Çünkü veriler ortada.
Suyu malum,
Havası doğalgaza rağmen kirli,
Tarım ve hayvancılık yok olmakla yüz yüze,
Koyun eti Balıkesir’den geliyor.
Halbuki,
1993’te 1,5 milyonu aşkın koyun bulunuyordu bu şehirde…
*
Malumunuz geçtiğimiz Cuma günü Sağlık Bakanı Sayın Recep Akdağ Erzurum’a
gelmişti.
Valiliği ziyareti sırasında bazı açıklamalarda bulundu.
Bakanlığı ile ilgili çalışmalar hakkında basına bilgi verdi.
Bu açıklamalar sırasında birde teşekkür bölümü vardı ki hak edenlerle hak
Etmeyenler adeta aynı çizgide tutuldu.
*
Sayın Bakan, şehrin güvenliği ve çete operasyonlarındaki başarı nedeniyle
İçişleri Bakanlığına ve Emniyet Müdürüne teşekkür etti.
Emniyet Müdürlüğünün çalışmaları taktire şayan.
O teşekkür hiç kimsenin garibine gitmedi.
Bir teşekkür de Tarım İl Müdürlüğü’ne gitti.
Neymiş efendim,
‘Aşılama da’ başarı söz konusuymuş…
Ben işin inceliğini bilmem.
Ama,
Benim baktığım nokta tarım ve hayvancılıkta gelinen son noktadır.
Tarım ve Hayvancılıkta gelinen noktayı yukarıda arz ettim.

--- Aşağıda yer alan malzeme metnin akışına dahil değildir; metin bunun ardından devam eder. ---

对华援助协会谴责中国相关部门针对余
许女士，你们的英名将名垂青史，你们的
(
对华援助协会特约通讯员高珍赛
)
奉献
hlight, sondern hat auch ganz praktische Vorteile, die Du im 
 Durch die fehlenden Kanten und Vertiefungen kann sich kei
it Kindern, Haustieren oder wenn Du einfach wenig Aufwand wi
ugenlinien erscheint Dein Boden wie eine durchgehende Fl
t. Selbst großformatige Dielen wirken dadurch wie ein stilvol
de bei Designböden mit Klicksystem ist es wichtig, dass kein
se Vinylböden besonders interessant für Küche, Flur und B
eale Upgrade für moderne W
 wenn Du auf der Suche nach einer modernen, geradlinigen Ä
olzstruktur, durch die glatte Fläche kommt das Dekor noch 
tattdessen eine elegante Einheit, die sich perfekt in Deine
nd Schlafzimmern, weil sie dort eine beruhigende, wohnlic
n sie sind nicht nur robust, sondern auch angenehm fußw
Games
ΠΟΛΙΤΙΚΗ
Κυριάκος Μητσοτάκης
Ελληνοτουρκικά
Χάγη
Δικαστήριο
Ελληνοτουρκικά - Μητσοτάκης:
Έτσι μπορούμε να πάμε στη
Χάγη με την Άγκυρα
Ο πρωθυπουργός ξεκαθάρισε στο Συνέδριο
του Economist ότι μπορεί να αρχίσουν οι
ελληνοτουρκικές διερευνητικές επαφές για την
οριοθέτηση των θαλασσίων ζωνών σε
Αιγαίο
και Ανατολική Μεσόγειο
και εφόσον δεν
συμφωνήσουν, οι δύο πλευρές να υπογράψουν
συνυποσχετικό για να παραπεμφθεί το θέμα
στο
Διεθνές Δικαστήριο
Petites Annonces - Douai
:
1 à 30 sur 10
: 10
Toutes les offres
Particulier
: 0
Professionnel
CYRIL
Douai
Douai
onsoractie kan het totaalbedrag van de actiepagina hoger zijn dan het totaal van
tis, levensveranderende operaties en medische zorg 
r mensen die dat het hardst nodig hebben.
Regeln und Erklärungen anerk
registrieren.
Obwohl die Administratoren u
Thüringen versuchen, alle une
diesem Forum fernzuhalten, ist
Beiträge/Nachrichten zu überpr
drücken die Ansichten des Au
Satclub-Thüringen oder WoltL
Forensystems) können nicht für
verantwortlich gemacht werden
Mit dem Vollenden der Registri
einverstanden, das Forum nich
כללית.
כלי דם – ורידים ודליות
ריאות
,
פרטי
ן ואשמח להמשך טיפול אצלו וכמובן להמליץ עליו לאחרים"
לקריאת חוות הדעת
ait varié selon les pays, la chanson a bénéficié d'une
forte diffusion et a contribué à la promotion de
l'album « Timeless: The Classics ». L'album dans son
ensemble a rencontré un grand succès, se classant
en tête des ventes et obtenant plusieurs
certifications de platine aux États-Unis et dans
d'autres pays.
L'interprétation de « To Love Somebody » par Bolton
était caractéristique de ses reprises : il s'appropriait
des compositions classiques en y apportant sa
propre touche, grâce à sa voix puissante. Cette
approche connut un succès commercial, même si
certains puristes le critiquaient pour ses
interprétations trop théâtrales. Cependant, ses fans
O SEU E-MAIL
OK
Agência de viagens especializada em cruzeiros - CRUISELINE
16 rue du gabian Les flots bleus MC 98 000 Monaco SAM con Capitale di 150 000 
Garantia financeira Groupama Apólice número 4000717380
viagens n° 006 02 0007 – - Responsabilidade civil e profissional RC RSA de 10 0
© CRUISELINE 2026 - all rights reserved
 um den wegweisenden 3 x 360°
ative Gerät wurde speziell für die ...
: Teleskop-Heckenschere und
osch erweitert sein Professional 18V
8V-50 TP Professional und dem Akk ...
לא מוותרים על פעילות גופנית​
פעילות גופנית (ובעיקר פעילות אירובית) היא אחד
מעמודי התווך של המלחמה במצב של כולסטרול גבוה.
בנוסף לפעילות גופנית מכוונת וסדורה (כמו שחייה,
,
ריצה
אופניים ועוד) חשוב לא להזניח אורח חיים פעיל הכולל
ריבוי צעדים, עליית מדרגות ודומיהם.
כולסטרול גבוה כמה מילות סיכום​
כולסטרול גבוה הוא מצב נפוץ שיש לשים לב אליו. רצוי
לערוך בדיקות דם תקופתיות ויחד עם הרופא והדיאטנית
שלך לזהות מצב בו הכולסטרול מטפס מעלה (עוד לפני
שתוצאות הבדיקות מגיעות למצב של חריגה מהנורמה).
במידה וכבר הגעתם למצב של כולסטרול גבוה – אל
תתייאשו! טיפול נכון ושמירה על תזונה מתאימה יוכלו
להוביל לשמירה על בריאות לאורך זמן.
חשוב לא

‘Balıkesir meselesi’ yani…
Sonra bir tezat yok mu bu teşekkür de?
Bir milletvekilimiz Erzurum da tarım ve hayvancılıkta geriye gidişin olduğu
gerekçesiyle Tarım İli Müdürü’nün görevden alınacağını daha önceleri
belirtmişti.
Sonrada bu tayinin gerçekleştiği basına yansımıştı.
Böyle bir olumsuzluk varken Sayın Bakanın teşekkürü acaba ne anlama geliyor?
*
Sanırım Sayın Bakan tarım ve hayvancılık konusunda yanlış bilgilendirilmiş olacak …
*
Gelelim Milli Eğitimde ki başarıya…
Sayın Bakan Milli Eğitimde ki başarıdan da söz etti.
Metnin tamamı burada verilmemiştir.